Oil prices fell further on Wednesday, extending steep losses from the prior sessions amid growing concerns that a new COVID outbreak in China and a worsening global economic outlook will severely crimp demand.

Brent oil futures dropped 0.7% $93.66 a barrel, while U.S. West Texas Intermediate futures fell 0.8% to $88.58 a barrel by 22:02 ET (02:02 GMT). Both contracts are down over 4% this week.

Oil prices fell sharply in recent sessions as major Chinese cities including Shanghai and Shenzhen ramped up COVID testing and introduced new curbs amid a spike in infections.

Beijing’s zero-COVID policy ground Chinese economic growth to a halt this year as the government introduced a flurry of lockdowns in major business hubs.
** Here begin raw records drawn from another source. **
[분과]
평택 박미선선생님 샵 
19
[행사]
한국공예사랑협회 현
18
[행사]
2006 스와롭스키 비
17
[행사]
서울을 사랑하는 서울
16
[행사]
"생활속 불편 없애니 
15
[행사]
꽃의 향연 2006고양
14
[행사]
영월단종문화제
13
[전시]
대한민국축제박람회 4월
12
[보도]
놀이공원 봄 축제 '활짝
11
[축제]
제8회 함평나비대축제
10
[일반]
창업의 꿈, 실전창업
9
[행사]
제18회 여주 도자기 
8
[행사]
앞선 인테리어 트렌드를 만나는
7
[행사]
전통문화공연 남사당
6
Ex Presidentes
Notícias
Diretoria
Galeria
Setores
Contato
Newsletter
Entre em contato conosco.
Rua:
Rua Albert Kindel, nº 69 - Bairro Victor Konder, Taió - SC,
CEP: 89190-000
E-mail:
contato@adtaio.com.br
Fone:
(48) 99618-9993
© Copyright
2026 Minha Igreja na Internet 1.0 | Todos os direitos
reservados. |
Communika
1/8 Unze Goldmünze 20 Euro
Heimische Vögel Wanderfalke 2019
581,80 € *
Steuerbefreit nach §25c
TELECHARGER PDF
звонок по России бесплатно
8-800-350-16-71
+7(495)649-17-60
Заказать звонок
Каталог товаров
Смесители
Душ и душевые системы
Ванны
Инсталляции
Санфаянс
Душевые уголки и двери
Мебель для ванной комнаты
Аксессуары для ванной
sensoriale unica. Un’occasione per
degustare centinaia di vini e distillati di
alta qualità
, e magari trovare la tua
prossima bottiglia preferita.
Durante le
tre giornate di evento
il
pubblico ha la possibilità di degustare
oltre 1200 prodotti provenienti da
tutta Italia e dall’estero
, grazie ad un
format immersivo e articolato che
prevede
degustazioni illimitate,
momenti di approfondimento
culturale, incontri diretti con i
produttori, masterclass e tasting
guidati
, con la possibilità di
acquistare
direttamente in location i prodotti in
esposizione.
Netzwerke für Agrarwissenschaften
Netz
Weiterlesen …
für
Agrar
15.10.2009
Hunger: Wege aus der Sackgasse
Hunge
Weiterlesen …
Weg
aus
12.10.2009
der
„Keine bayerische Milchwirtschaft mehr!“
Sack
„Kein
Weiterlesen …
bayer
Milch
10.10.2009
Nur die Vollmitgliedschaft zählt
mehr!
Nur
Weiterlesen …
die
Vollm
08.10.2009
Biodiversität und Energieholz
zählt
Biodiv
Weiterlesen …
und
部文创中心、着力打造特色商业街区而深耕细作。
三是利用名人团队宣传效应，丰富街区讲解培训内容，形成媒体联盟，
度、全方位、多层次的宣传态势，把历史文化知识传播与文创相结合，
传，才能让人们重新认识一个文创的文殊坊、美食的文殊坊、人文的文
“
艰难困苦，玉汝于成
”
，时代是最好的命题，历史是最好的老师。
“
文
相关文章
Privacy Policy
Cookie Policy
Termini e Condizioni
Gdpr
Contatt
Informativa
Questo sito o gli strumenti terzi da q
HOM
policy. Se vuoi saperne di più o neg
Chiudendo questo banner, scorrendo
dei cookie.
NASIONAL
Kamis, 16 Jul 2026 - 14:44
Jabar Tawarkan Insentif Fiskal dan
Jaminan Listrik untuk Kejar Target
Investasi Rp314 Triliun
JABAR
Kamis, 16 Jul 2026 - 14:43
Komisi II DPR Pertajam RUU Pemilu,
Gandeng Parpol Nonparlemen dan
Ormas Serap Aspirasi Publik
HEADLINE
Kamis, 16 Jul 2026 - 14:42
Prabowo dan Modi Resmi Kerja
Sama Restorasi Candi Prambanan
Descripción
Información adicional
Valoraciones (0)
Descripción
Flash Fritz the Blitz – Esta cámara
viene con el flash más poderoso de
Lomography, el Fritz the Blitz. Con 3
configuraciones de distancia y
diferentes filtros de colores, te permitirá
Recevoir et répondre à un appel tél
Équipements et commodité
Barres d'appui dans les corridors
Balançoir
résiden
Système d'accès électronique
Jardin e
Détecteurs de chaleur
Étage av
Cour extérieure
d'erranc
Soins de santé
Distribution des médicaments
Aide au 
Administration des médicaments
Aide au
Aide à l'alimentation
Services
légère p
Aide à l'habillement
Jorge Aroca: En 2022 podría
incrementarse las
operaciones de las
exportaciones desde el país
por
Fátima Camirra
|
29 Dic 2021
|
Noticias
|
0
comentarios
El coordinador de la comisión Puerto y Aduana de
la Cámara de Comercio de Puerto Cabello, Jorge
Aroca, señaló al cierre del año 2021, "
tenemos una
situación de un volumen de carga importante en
This saw oil imports by the country slow steadily through the year.

 

Dollar at 24-year peak to yen after U.S. yields jump, sterling choppy

The dollar scaled fresh 24-year heights on the yen on Wednesday, breaching levels that prompted intervention by Japanese officials last month, as traders braced for U.S. inflation data and its implications for further Federal Reserve rate hikes.

Sterling slipped to a new two-week trough after Bank of England Governor Andrew Bailey reiterated that the central bank will end its emergency bond-buying program on Friday and told pension fund managers to finish rebalancing their positions within that time frame.

However, the pound rebounded slightly after a report in the Financial Times said the BoE has signalled privately to lenders that it’s prepared to prolong its bond purchases.

The risk-sensitive Australian dollar sank to a 2 1/2-year low.

The dollar strengthened 0.22% to 146.18 yen in Asian trading, after pushing as high as 146.39 for the first time since August 1998.

The Japanese currency is particularly sensitive to the gap between U.S. and Japanese long-term bond yields. The benchmark 10-year Treasury yield jumped to the cusp of a 14-year high overnight at 4.006%, while the equivalent Japanese government bond yield is pinned near zero by the Bank of Japan.

Japanese authorities staged their first yen-buying intervention since 1998 on Sept. 22, when the yen tumbled to as low as 145.90 per dollar.